• **Work request 1**:
Beginning with the first line of the entries and ending with the line that contains "Június közepén a", reproduce those lines with "Herhaalrecept" substituted by "Receptaanvraag" and all other wording unchanged.

• **Source document**:
The levels worth heeding are:

1 - 336'0 - This would invalidate any corrective bullish narrative, at least as far of the Geo goes, whereas a break below 319'0 would most certainly mark a new bearish departure point of a 5th wave towards the targets defined last July 2015.

2 - 457'7 - This represents a 1.414 Fibonacci extension, anchoring the Fib matrix at the structures shown in the chart. Considering that we find ourselves in the on-going development of a bullish correction, these anchors are viable options as first reactive levels following a precipitous bearish impulse to the downside - Note also that a 1.618 extension is left open, however, it does not present with the same enticing features associated with the 1.414, namely a preceding structure-low to the left-most aspect of the chart, as well as a 2nd wave cluster validation from the most recent bearish impulse ... Hence, the choice for the 1.414 extension over the 1.618.

3 - The Geo, appearing with its initial 1-2 Leg requirement (near-alignment of a reciprocal ab = cd symmetry), sends forward tentative 1-3 and 2-4 Lines. Typically, the 2-3 Leg is generated from a complex double or triple-zigzag, but in rarer forms, an internal impulse would occur. Considering that this impulse occurs counter-trend to the prevalent bearish market move, we have to consider the possibility that the market is reversing to the top-side. I would look or the generation of a clear and obvious bearish corrective wave carving higher lows before fretting this possibility. For now, the Geo remains the prevalent potential, backed by a Predictive/Forecasting Model which acts independently, free of opinions and with a consistent record. Still, I would set a tolerance line down, such that a breach of the 2-4 Line, originating from Point-1 of the Geo would constitute a Geo failure.

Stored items
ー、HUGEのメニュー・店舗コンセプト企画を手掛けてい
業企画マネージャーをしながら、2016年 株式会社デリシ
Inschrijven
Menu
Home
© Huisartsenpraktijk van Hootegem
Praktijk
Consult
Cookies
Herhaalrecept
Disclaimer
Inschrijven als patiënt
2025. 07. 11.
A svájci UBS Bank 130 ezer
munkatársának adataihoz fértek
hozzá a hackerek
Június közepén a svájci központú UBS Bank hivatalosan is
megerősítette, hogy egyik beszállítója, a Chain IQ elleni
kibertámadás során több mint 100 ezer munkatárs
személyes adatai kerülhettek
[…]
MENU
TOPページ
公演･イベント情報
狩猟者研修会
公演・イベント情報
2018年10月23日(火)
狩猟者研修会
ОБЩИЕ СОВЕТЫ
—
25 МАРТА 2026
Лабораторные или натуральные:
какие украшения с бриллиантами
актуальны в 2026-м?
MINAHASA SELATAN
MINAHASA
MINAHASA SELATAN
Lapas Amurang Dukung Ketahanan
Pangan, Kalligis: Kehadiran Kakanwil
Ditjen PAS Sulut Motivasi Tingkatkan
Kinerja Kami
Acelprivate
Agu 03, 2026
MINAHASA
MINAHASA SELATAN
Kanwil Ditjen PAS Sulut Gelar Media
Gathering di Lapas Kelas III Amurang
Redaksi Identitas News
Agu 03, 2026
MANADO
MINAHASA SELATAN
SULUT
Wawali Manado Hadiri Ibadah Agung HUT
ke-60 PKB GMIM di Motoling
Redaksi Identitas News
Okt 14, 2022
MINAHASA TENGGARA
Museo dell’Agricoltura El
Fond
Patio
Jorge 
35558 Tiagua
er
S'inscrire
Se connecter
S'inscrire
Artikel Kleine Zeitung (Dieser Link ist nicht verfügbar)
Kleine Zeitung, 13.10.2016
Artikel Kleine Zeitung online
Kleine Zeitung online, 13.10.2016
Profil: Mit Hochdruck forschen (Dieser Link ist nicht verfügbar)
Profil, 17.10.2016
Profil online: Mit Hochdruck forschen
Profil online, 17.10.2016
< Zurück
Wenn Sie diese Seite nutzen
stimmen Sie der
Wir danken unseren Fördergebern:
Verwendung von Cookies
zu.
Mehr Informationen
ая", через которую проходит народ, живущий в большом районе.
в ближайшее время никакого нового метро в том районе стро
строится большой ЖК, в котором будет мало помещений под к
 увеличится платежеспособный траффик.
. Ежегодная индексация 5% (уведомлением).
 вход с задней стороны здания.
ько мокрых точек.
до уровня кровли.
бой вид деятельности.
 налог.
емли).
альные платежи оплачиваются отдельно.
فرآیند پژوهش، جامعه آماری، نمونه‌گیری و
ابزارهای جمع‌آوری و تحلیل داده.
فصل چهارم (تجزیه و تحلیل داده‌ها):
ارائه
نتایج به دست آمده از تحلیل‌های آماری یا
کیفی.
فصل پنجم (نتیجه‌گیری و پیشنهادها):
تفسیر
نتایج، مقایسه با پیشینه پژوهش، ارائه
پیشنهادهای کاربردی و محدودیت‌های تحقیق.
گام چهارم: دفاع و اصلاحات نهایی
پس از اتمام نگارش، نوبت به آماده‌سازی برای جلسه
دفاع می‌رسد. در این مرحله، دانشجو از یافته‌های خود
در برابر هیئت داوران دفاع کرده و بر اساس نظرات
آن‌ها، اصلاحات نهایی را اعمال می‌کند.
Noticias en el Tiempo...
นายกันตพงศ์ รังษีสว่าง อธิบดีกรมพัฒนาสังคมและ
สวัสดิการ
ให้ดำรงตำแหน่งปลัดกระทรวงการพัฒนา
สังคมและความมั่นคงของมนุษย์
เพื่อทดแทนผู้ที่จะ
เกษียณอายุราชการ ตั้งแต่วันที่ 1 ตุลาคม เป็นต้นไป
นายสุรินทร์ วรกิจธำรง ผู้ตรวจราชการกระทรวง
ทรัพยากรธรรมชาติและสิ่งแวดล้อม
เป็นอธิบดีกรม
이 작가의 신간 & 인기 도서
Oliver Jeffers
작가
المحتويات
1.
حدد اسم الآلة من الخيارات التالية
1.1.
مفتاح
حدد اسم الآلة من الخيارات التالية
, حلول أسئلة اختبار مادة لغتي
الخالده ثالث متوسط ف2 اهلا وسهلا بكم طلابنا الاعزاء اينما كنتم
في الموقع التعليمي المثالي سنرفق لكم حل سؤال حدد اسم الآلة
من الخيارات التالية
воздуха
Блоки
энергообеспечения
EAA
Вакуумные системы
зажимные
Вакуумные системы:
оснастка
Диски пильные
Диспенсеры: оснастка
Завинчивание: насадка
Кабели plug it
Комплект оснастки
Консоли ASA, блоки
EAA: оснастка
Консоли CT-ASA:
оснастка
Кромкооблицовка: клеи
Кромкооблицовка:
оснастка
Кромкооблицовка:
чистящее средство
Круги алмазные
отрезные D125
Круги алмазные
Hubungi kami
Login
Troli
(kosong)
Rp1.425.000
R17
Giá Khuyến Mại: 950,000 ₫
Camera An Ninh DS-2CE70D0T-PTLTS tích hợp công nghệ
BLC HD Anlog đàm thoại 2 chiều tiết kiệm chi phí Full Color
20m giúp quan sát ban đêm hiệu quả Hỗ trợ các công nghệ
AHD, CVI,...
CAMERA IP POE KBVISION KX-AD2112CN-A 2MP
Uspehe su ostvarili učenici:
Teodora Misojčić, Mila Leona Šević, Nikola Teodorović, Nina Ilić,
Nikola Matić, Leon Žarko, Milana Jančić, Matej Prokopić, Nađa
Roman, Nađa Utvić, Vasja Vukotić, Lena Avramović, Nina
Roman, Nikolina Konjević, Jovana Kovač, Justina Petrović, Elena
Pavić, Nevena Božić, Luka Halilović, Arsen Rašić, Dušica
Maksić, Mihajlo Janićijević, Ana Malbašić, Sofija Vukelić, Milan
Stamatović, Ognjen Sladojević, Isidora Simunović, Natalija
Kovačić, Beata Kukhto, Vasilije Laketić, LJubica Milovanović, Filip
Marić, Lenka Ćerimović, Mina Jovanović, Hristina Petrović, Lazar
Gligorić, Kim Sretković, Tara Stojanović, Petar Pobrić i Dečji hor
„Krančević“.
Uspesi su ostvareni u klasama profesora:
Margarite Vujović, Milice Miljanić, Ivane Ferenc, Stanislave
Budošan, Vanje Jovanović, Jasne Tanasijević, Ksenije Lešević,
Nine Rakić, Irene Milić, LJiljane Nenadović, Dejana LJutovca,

• **Work request 2**:
Resume the market analysis of key price levels and the Geo pattern from the point at which it stops.

• **Reply 1**:
ー、HUGEのメニュー・店舗コンセプト企画を手掛けてい
業企画マネージャーをしながら、2016年 株式会社デリシ
Inschrijven
Menu
Home
© Huisartsenpraktijk van Hootegem
Praktijk
Consult
Cookies
Receptaanvraag
Disclaimer
Inschrijven als patiënt
2025. 07. 11.
A svájci UBS Bank 130 ezer
munkatársának adataihoz fértek
hozzá a hackerek
Június közepén a svájci központú UBS Bank hivatalosan is

• **Reply 2**:
Here is how I define this tolerance line "TL":
Reply
4xForecaster PRO 4xForecaster
a year ago
(Tech-Note ... cont'd):

Here is how I define this tolerance line "TL":

snapshot



Note also the two discreet lines, each emanating from Point-1 of the Geo:

snapshot


I have left them in this position, relative to potential "Geo Anchor" levels expecting that Point-4 might potentially seek repose over one of these. Hence, the recent low following Point-3 is not what I'd expect to be the defining residence of Point-4, but a possible intermediate step in this process - Note the "tunneling" which this 1-4 Line seems to use, as if on purpose. These are one of many discreet interplays that occur in the price field.

We will continue to follow this chart as the weeks go by. Feel free to request specific commodities, as I am slowly expanding my continual research in occult market geometries, seaking further validation of my method outside of the already proven indices, Forex and stocks. So, commodities appear like a next reasonable pasture in which to battle bulls and bears.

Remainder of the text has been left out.